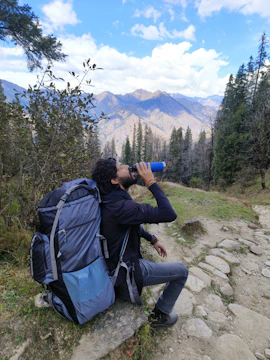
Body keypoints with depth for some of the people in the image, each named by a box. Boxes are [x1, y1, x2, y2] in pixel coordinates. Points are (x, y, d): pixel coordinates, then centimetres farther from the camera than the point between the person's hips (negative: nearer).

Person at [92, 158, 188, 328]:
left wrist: (152, 239, 10)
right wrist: (151, 182, -26)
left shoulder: (114, 200, -2)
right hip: (126, 273, -9)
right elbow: (169, 214, -34)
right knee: (181, 271, 5)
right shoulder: (120, 206, -34)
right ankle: (160, 315, 24)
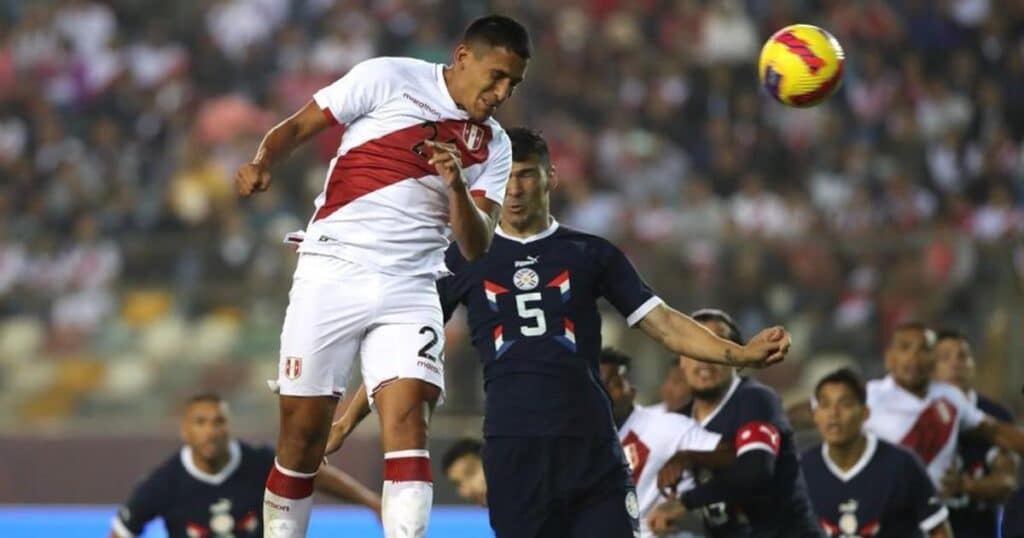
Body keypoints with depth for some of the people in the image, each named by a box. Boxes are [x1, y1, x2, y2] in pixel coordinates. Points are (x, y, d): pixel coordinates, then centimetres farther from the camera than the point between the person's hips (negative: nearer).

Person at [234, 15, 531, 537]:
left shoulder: (491, 145, 11)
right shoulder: (390, 79, 1)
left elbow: (476, 247, 6)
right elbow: (297, 127, 3)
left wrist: (457, 187, -12)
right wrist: (261, 163, -17)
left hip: (409, 293, 2)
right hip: (332, 276, -2)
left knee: (408, 424, -16)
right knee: (302, 434, -1)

+++

Now repeat exactly the lines from the one with "left wrist: (152, 239, 10)" through the end of the listing above, both included, omitting all pictures.

# SOLUTION
left wrist: (152, 239, 10)
right wrist: (151, 182, -26)
left shoulder: (114, 200, -2)
right hip: (126, 273, -9)
right elbow: (169, 214, -34)
right knee: (181, 271, 5)
right shoulder: (120, 206, -34)
right ankle: (160, 315, 24)
Body keypoints with depth for some of the people in the image, each named by a box. Boxes are [x1, y1, x2, y2] in pixel coordinates. Points are (x, y, d): pixel coordinates, then centimetres farther from the camera than the point between the person's hips (negative: nearer).

Person at [234, 15, 531, 537]:
left shoulder: (491, 145, 11)
right shoulder: (390, 79, 1)
left elbow: (476, 247, 6)
right elbow: (297, 127, 3)
left wrist: (457, 187, -12)
right wrist: (261, 163, -17)
left hip: (409, 293, 2)
right hip: (332, 276, -2)
left knee: (408, 424, -16)
right knee: (302, 434, -1)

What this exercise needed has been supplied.